Existing methods for distilling the pretrained knowledge of Diffusion Models have several drawbacks; expensive training time, necessity of large scale real data, and image generation quality given a few steps to generate an image. To this end, the authors propose a data-free distillation pipeline named as Training Efficient Latent Consistency Model (TLCM). Briefly, the initial parameter of TLCM is obtained by the proposed first process, and the second process boosts global consistency of TLCM. The experiment results show that TLCM has benefits over the baselines for the short training time and the data-free mechanism.

优点

  • Interesting idea to use synthetic data for distillation.
  • Reasonable motivations.

缺点

  • Overview figure is very complex to understand. My suggestion is that it would be better if the right figure is decomposed into two parts; section 4.2 and section 4.3

  • Weak explanations on the experiment settings.

    • What is the meaning of each measure?
    • Is higher better or lower better?
    • How many samples are used?
    • What was the input to generate the samples to measure?
    • It sounds more reasonable if the proposed methods contain only IS or FID like [1]. The aim of the work is to distill the knowledge of the pretrained models and reduce the required sampling steps to some extent. Shouldn’t it enough If the generated images by TLCM (2-8 steps) are as realistic as DDIM? Please provide justifications why the other metrics are needed in detail.
  • Weak interpretations of the experiment results.

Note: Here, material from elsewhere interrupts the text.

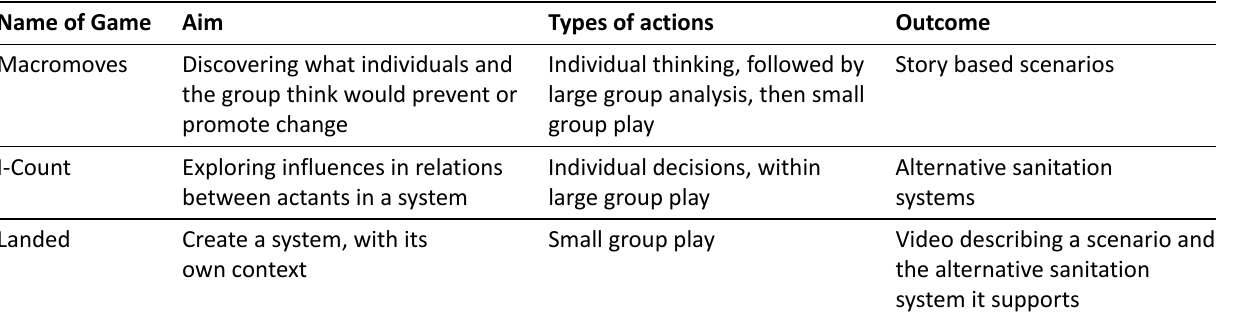
Figure 2. Alternative sanitation exhibition. Photograph by Danielle Willkens. Table 1. Synopsis of games in sequence of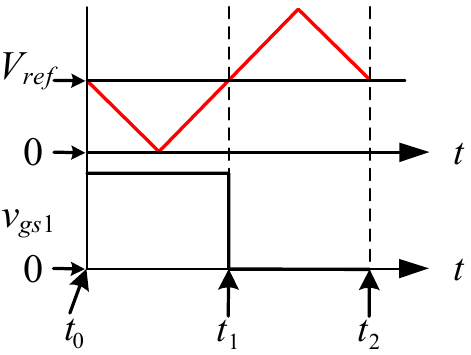
Figure 4. Gate driving signal for S 1 . Interval [ t 0 ≤ t ≤ t 1 ] : The switch S 1 is on, but the switches S 3 and S 10 are off.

    • (L364-L365) The proposed methods use synthetic data to distill the pretrained knowledge while the baselines are using real data. How does the proposed method show better performance than the baselines? It sounds more reasonable if the baseline is a sort of upper bound.
    • FID of TLCM (2 steps) is better than FID of TLCM (8 steps). It also shows the pattern that the # of steps and FID are inversely proportional, which is not reasonable.
    • Prioritize what information is important for each table and emphasize those numbers.
  • Too many engineering techniques are applied for improving the marginal performance. They dilute the main point of the paper..

Overall, the proposed methods are interesting, but the results (FID) are not convincing enough.

[1] PROGRESSIVE DISTILLATION FOR FAST SAMPLING OF DIFFUSION MODELS, ICLR’22

问题

(L144-145) This is a vague statement. What is the meaning of the effectiveness?

撤稿通知

I have read and agree with the venue's withdrawal policy on behalf of myself and my co-authors.